En Guinée-Bissau, suite au coup d’État du 26 novembre 2025, deux figures majeures de l’opposition ont retrouvé leur liberté de mouvement. Domingos Simões Pereira revient à son domicile en résidence surveillée, tandis que Fernando Dias, qui contestait l’interruption de l’élection présidentielle, a quitté l’ambassade du Nigeria où il s’était réfugié. Ces développements marquent une détente après des semaines de détentions politiques.
Le processus de libération s’est effectué sous la médiation du général sénégalais Birame Diop, envoyé spécial du président Diomaye Faye. La Cédéao a accueilli favorablement ces gestes, bien qu’elle demande une liberté complète et inconditionnelle pour Domingos Simões Pereira. Ces mesures reflètent les efforts de stabilisation au niveau régional face à la crise politique.
Le putsch militaire du 26 novembre a stoppé net l’élection présidentielle et entraîné l’arrestation de responsables politiques clés. Les autorités militaires n’ont pas communiqué de calendrier précis pour la reprise du scrutin.

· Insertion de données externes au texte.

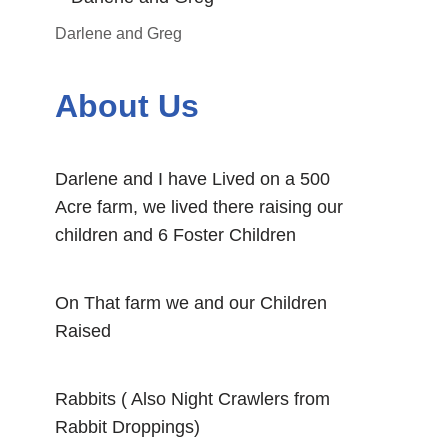
Darlene and Greg
About Us
Darlene and I have Lived on a 500
Acre farm, we lived there raising our
children and 6 Foster Children
On That farm we and our Children
Raised
Rabbits ( Also Night Crawlers from
Rabbit Droppings)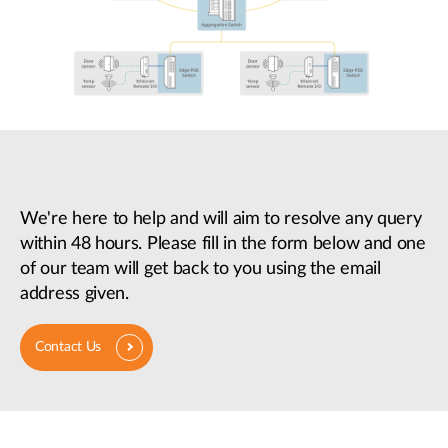
We're here to help and will aim to resolve any query
within 48 hours. Please fill in the form below and one
of our team will get back to you using the email
address given.
Contact Us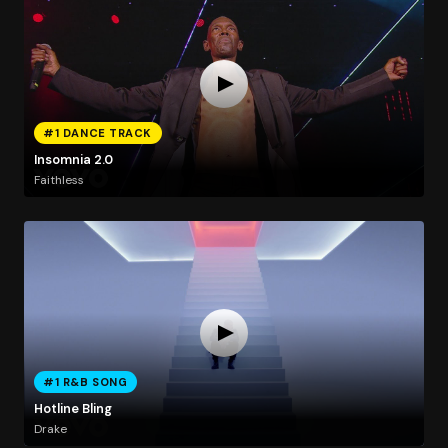
#1 DANCE TRACK
Insomnia 2.0
Faithless
#1 R&B SONG
Hotline Bling
Drake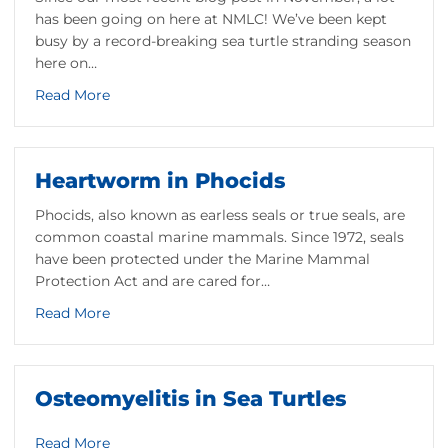
has been going on here at NMLC! We’ve been kept
busy by a record-breaking sea turtle stranding season
here on…
about Patient Update: January 21, 2021
Read More
Heartworm in Phocids
Phocids, also known as earless seals or true seals, are
common coastal marine mammals. Since 1972, seals
vation of Loggerhead Sea Turtles
have been protected under the Marine Mammal
Protection Act and are cared for…
about Heartworm in Phocids
Read More
d Conservation
Osteomyelitis in Sea Turtles
about Osteomyelitis in Sea Turtles
Read More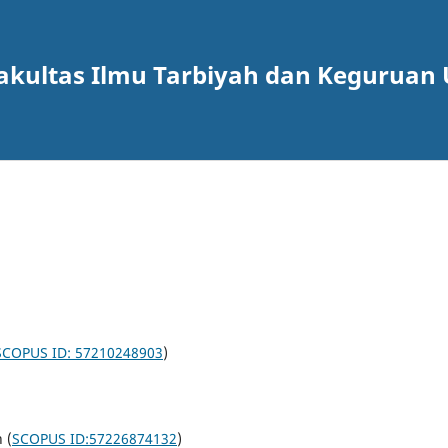
akultas Ilmu Tarbiyah dan Keguruan 
SCOPUS ID: 57210248903
)
 (
SCOPUS ID:57226874132
)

Cette absence de clarté maintient l’incertitude sur le processus démocratique en Guinée-Bissau.
Fernando Dias, qui revendiquait la victoire électorale avant l’interruption, a passé plusieurs jours dans le refuge diplomatique nigérian. Son départ s’est déroulé sans incident notable. Cependant, Domingos Simões Pereira reste soumis à des restrictions de déplacement, signifiant que sa liberté reste partielle et encadrée par les autorités.
Les partis d’opposition et organisations de la société civile ont salué ces libérations comme un progrès. Ils demandent des précisions sur le statut juridique des détenus et sur la continuation du processus électoral. La Cédéao exhorte les autorités à aller plus loin dans l’apaisement politique pour restaurer la confiance institutionnelle.